-- Supplied material --
○ ○ ○ ○ ○
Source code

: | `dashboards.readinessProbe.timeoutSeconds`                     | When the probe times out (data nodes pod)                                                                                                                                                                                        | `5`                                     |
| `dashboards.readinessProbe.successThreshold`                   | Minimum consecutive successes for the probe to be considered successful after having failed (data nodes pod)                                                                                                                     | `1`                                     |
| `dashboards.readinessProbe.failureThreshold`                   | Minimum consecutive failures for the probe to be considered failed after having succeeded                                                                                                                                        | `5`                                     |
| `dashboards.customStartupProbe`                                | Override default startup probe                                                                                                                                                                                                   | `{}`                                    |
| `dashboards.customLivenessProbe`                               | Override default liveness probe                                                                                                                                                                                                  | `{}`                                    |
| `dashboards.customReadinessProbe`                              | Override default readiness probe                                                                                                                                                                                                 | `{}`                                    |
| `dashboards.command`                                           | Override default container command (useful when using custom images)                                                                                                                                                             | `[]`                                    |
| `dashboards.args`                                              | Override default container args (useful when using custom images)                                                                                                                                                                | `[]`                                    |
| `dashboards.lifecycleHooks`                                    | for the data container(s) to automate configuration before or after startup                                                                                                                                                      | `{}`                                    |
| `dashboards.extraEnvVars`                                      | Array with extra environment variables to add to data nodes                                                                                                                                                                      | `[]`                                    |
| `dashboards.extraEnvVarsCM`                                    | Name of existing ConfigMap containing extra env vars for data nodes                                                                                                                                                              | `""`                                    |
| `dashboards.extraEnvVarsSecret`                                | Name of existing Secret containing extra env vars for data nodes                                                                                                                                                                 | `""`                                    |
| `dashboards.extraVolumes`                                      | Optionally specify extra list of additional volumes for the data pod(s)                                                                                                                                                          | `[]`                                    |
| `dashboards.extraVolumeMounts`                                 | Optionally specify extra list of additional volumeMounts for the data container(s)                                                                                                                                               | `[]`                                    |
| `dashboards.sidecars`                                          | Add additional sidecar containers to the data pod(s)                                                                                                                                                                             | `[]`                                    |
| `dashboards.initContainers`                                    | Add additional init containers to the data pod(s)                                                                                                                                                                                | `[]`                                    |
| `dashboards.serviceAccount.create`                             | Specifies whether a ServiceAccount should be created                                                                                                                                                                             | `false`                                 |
○ ○ ○ ○ ○
-- Task requirements --
Once you reach the line with "When the probe" in the data above, copy it and every line after it exactly, up to and including the line with "Override default liveness".

-- Answer for the task --
: | `dashboards.readinessProbe.timeoutSeconds`                     | When the probe times out (data nodes pod)                                                                                                                                                                                        | `5`                                     |
| `dashboards.readinessProbe.successThreshold`                   | Minimum consecutive successes for the probe to be considered successful after having failed (data nodes pod)                                                                                                                     | `1`                                     |
| `dashboards.readinessProbe.failureThreshold`                   | Minimum consecutive failures for the probe to be considered failed after having succeeded                                                                                                                                        | `5`                                     |
| `dashboards.customStartupProbe`                                | Override default startup probe                                                                                                                                                                                                   | `{}`                                    |
| `dashboards.customLivenessProbe`                               | Override default liveness probe                                                                                                                                                                                                  | `{}`                                    |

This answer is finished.